[swift-dev] Dictionary Collision Resolution Guarantees

Thu Oct 13 13:47:07 CDT 2016

I’m currently cleaning up the docs on Dictionary to reflect the new indexing model, and I stumbled across the note that the following code should work assuming no reallocations occur:

//
//   var (i, found) = d.find(k) // i is associated with d's buffer
//   if found {
//      var e = d            // now d is sharing its data with e
//      e[newKey] = newValue // e now has a unique copy of the data
//      return e[i]          // use i to access e
//   }
//

This is effectively assuming that the open-addressing scheme being used is first-come-first-serve (FCFS). That is, any element being inserted can *only* be inserted into vacant buckets, rather than displacing existing elements. This is currently only internal docs, but do we actually want to guarantee this? The popular alternative of robin hood (RH) doesn’t follow this.

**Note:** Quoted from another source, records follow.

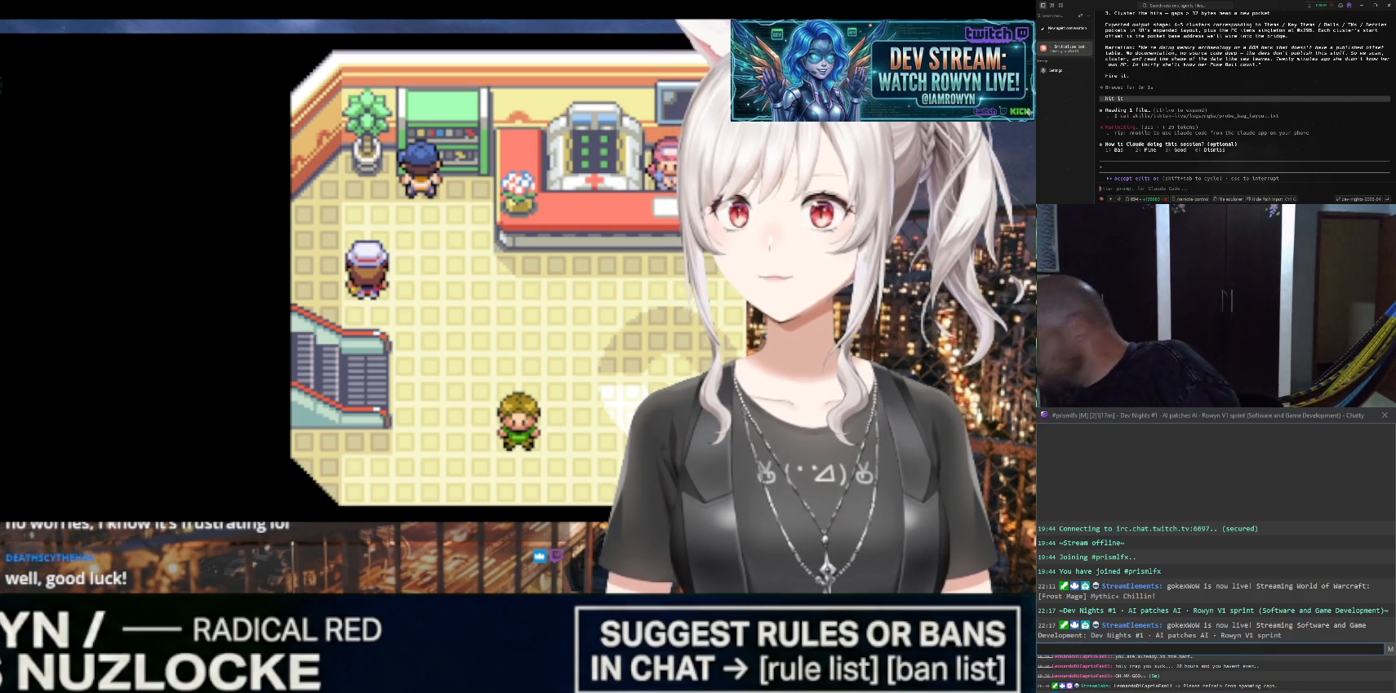
{"buttons": ["A"], "events": []}
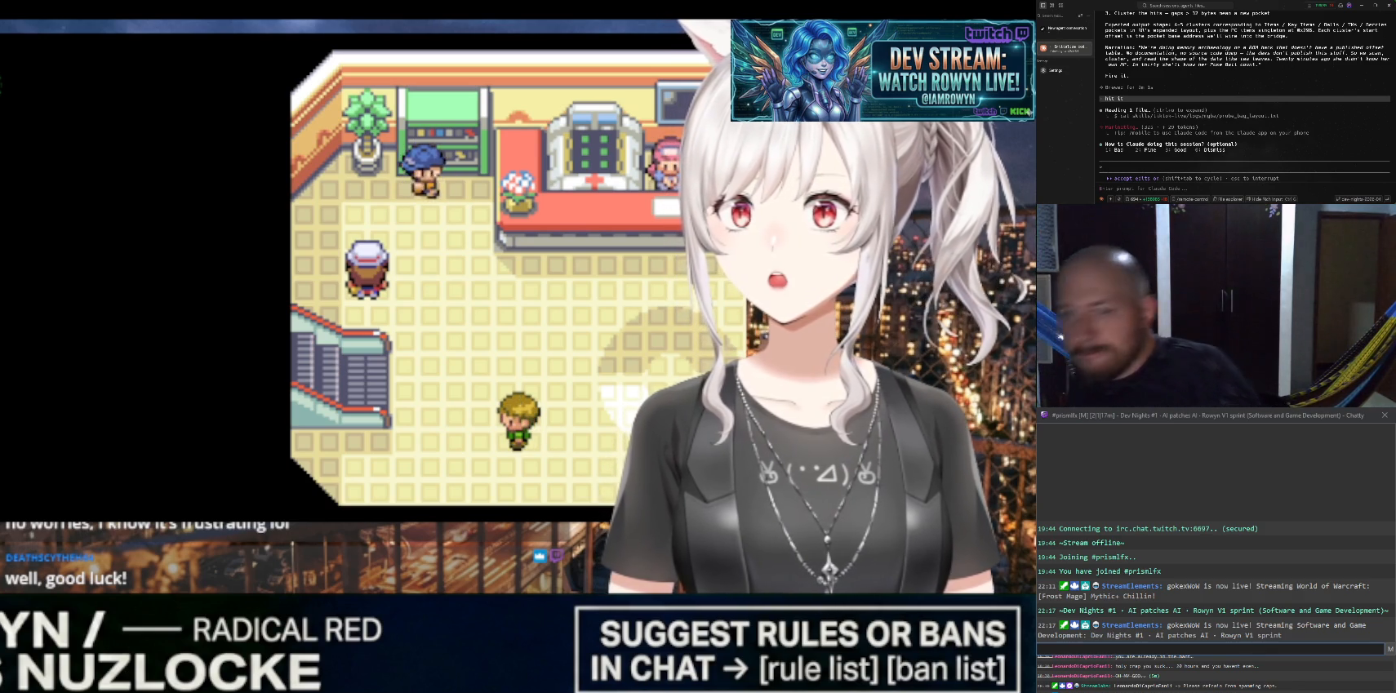
{"buttons": ["A"], "events": []}
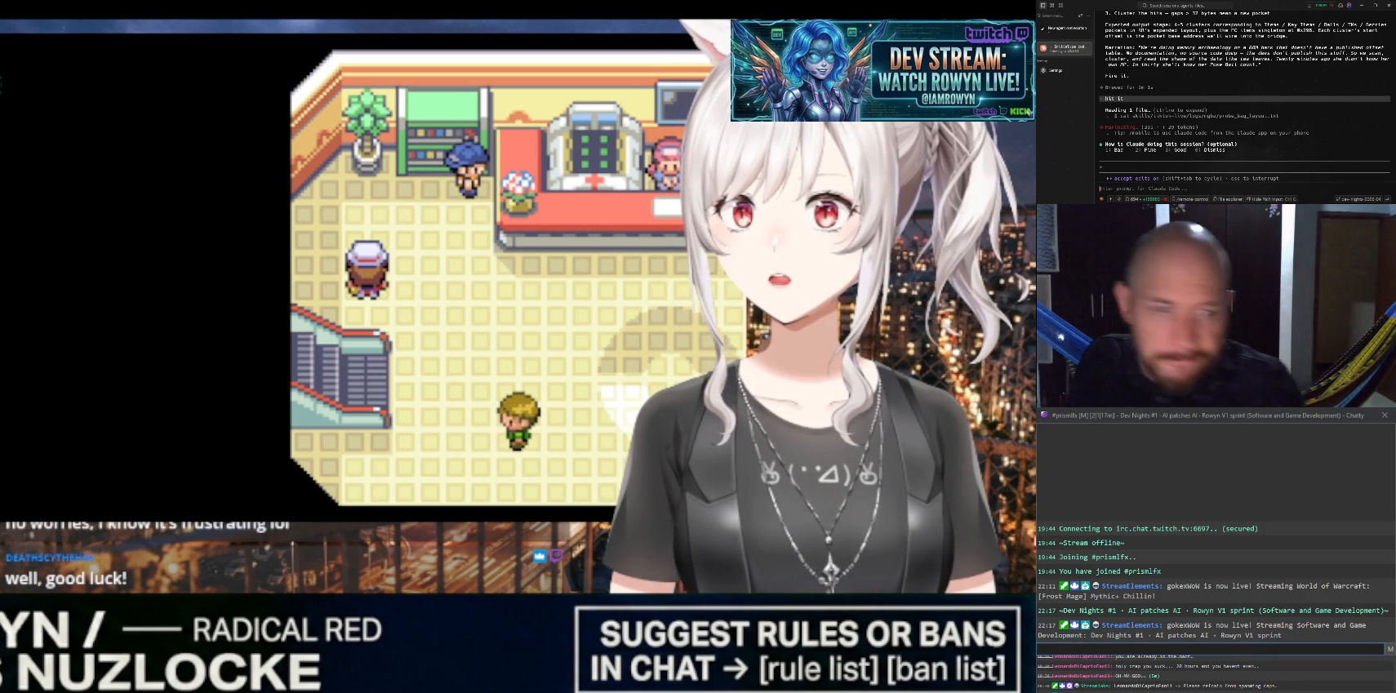
{"buttons": ["A"], "events": []}
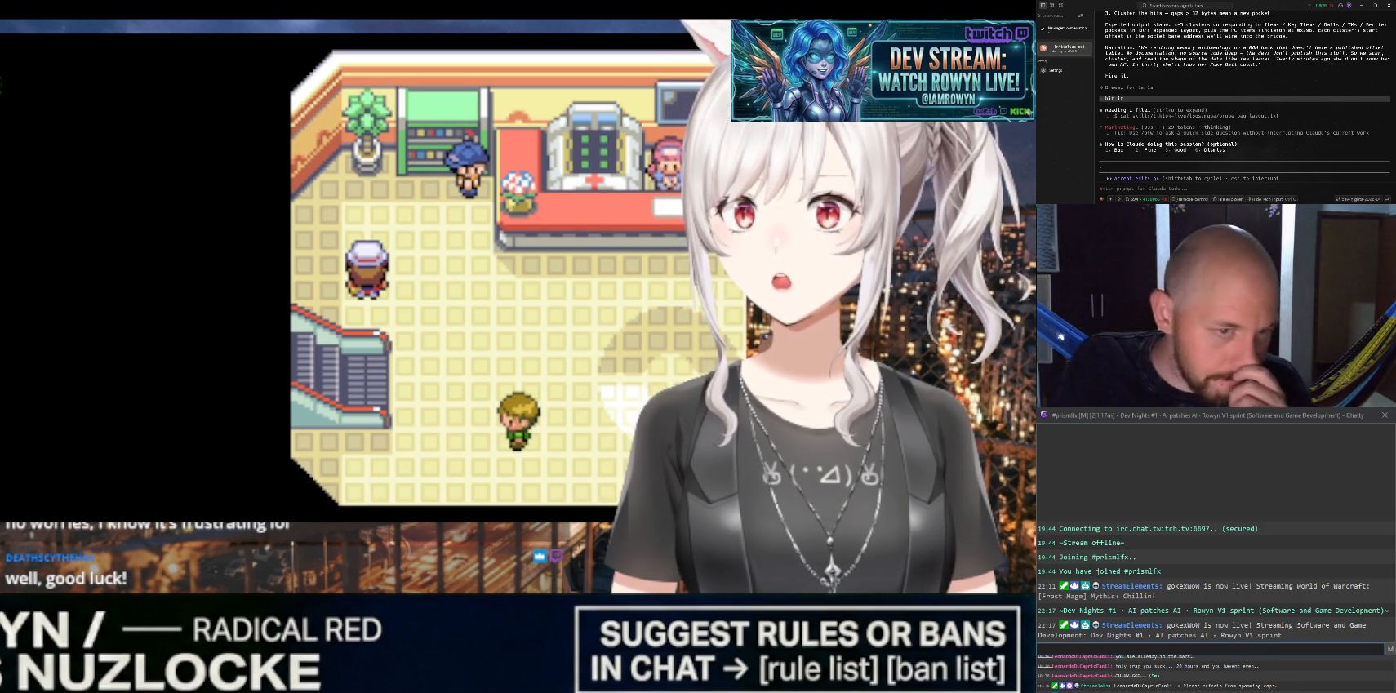
{"buttons": ["A"], "events": []}
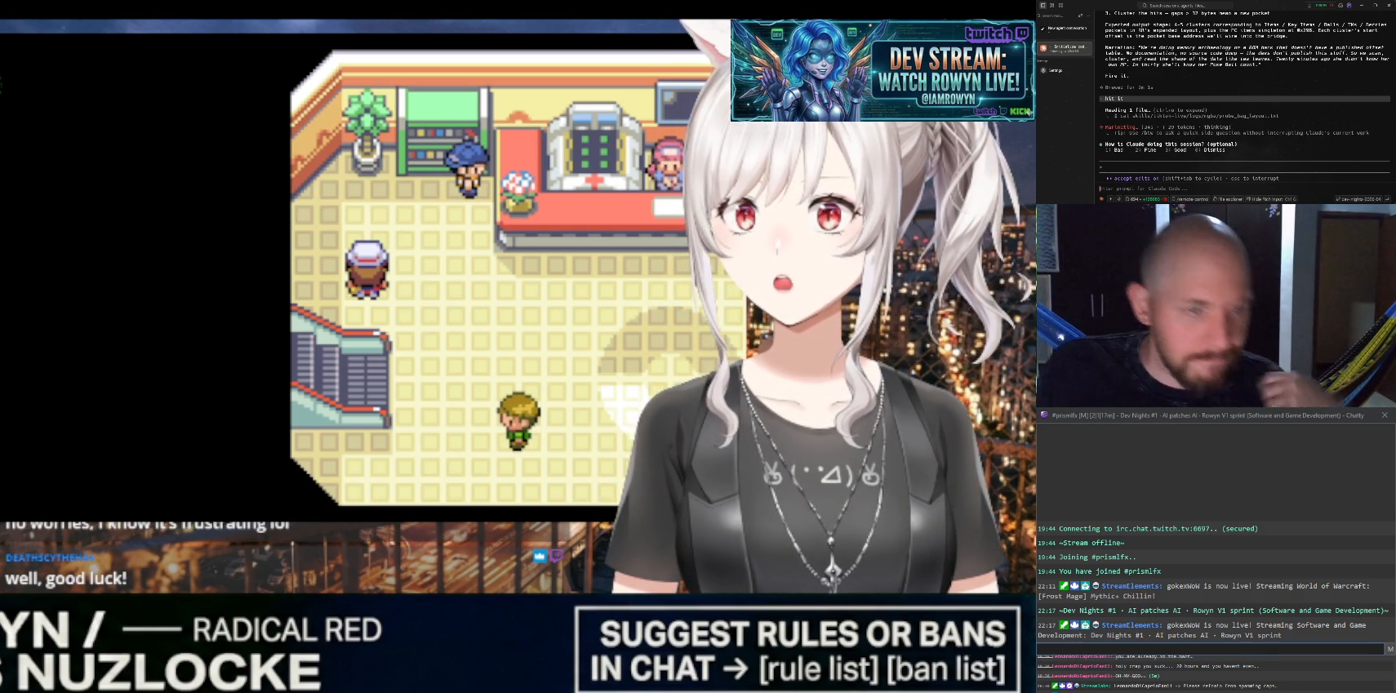
{"buttons": ["A"], "events": []}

Some background: One interesting optimization avenue worth exploring is to tweak Dictionary to store hashes, rather than bits, to identify occupied slots (with some careful masking so that 0 still means “unoccupied”). Then searching for elements can be implemented as follows:

let hash = hashFromKey(key)
var i = indexFromHash(hash)
while true {
  if hashes[i] == 0 {
    // vacant, not contained
  } else if hashes[i] == hash {
    // maybe already exists?
    if keys[i] == key {
      // actually exists
    }
  }
  i = nextIndex(i)
}

The interesting property of this is that it almost all of the search time is spent linearly walking through an array and doing simple comparisons on integers, which is of course really easy to optimize (potentially even SIMD). 99.9999% of the time, if the element isn’t stored in the Dictionary, then you’ll just hit a 0 hash, and never look at the keys. Similarly, 99.9999% of the time, if the element *is* stored in the Dictionary, you’ll only do a single key comparison (on the actually equal element). So this is also really great for cache — pretty much all of your access are just linear scans of the hashes. 

The main downside is you’re now “wasting” more memory to store hashes, but you can potentially compensate for this by truncating the hashes to 8/16 bits for small Dictionaries (which will be better for SIMD anyway).

So what does this have to do with the RH scheme? Compared to FCFS, RH generally leads to lower variance on search distances, and provides a mechanism to short-circuit long runs if you have the hashes handy. If you find hashes which want to live later in the array than where you started, then the current element definitely isn’t contained. This means you can increase the load factor on your dictionary and further improve cache/memory usage (compensating for the memory-usage loss from storing hashes). However it will be prohibitively expensive if you require hashes to be recomputed on-the-fly.